* [Exercices à traiter]
**1.** Répondez aux questions suivantes à partir de l'extrait ci-dessous.
(a) Quel est le titre du dernier roman de Carole Martinez ?
(b) Dans la citation tirée d'Agatha, à quelle activité la nage est-elle comparée ?
(c) Quel livre de Muriel Barbery a pour suite « Un étrange pays » ?
**2.** Recopiez à l'identique le passage de l'extrait ci-dessous qui commence par « Il faut traverser » et se termine par « pas si différents. ».

* [Extrait fourni]
____________________

Hier je suis allée à la médiathèque. Première visite depuis le confinement. Je suis repartie chargée. Riche de pages à découvrir, de mots à savourer, d’images, d’idées, de savoirs, et de cette réjouissance: savoir que la culture peut, malgré tout, continuer à nous nourrir, à nous relier.
Joie prochaine de découvrir "Les roses fauves", dernier roman de Carole Martinez, qui renoue avec l’univers flamboyant du «Coeur cousu» qui l’a fait connaître. Une histoire de femmes, de liberté, de transmission. Hâte de m’y plonger.
Alors ce matin, j’ai envie de vous partager quelques pages qui me touchent. Extraits de livres écrits par des femmes, justement. Leurs mots tour à tour m’éveillent, me réconfortent, me forcent à regarder le monde et me remettent face à moi-même. Belle (re)découverte.
Un texte sur l'écriture, sous la plume de Frédérique Deghelt, dans Agatha, biographie romancée d'Agatha Christie...
«Je nage inlassablement. Je n’ai jamais fait autant de longueurs de ma vie. Je nage comme une forcenée. Je tente de flotter, de regarder mon chagrin tomber au fond, toute la lourdeur que
je charrie le reste de la journée. Nager, c’est comme écrire. On ne peut atteindre rapidement le point qu’on s’est fixé au loin. On ne peut pas courir dans l’eau. Il faut le rejoindre patiemment.
Il faut traverser en sentant ce qu’on traverse. Prendre le temps de sentir. Il faut se laisser traverser également, et dans ce moment hypnotique du mouvement dans l’eau, ne plus savoir si c’est
elle qui nous fend ou nous qui la pénétrons… Ainsi le point se rapproche au fur et à mesure de ces brasses ou de ces mouvements crawlés, et seul le son de notre respiration, le rythme du souffle
de l’air dans l’eau demeure.»
Frédérique DEGHELT, Agatha, Plon 2017, p158
De Muriel Barbery, connue pour "L'élégance du hérisson", je ne sais que citer, tant les perles sont nombreuses dans "La vie des elfes" et sa suite "Un étrange pays", merveilles de poésie et d'humanité, ode à la nature sauvage, récit vibrant où guerre et amour se mêlent, et où artistes et paysans ne sont pas si différents.
«Mais que voit-on au dedans de la vie? On voit des arbres,du bois, de la neige, un pont peut-être , et des paysages qui passent sans que l’œil puisse les retenir.
On voit le labeur et la brise, les saisons et les peines, et chacun voit un tableau qui n'appartient qu'à son cœur, une courroie de cuir dans une boite en fer- blanc, un coin de champ où
il y a des aubépines par légions, le visage ridé d'une femme aimée et le sourire de la petite qui conte une histoire de rainettes. »
Muriel BARBERY, La vie des elfes, Gallimard 2019
Jeanne Benameur, écrivain jeunesse et adulte, a une plume militante, forte et poétique à la fois. De son livre "Ceux qui partent", on ne peut je crois ressortir indemne. Il va chercher au fond, dans ce qui nous lie tou.te.s en tant qu'humain.e.s, et nous montre les rencontres possibles, les enrichissements mutuels, et les chemins impossibles. Je vous laisse juge.

____________________

* [Données sources]
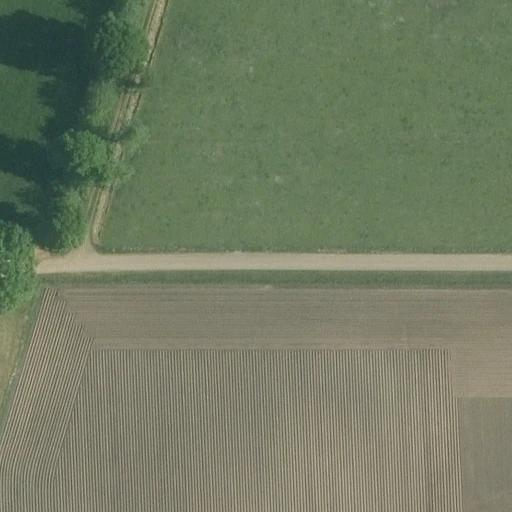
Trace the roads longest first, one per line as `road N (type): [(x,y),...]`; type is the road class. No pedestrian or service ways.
road 1 (track): [(511,262),(115,261),(0,272)]
road 2 (track): [(151,0),(73,263)]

____________________

* [Réponses ci-dessous]
**1.**
(a) « Les roses fauves »
(b) À l'écriture
(c) « La vie des elfes »

**2.**
Il faut traverser en sentant ce qu’on traverse. Prendre le temps de sentir. Il faut se laisser traverser également, et dans ce moment hypnotique du mouvement dans l’eau, ne plus savoir si c’est
elle qui nous fend ou nous qui la pénétrons… Ainsi le point se rapproche au fur et à mesure de ces brasses ou de ces mouvements crawlés, et seul le son de notre respiration, le rythme du souffle
de l’air dans l’eau demeure.»
Frédérique DEGHELT, Agatha, Plon 2017, p158
De Muriel Barbery, connue pour "L'élégance du hérisson", je ne sais que citer, tant les perles sont nombreuses dans "La vie des elfes" et sa suite "Un étrange pays", merveilles de poésie et d'humanité, ode à la nature sauvage, récit vibrant où guerre et amour se mêlent, et où artistes et paysans ne sont pas si différents.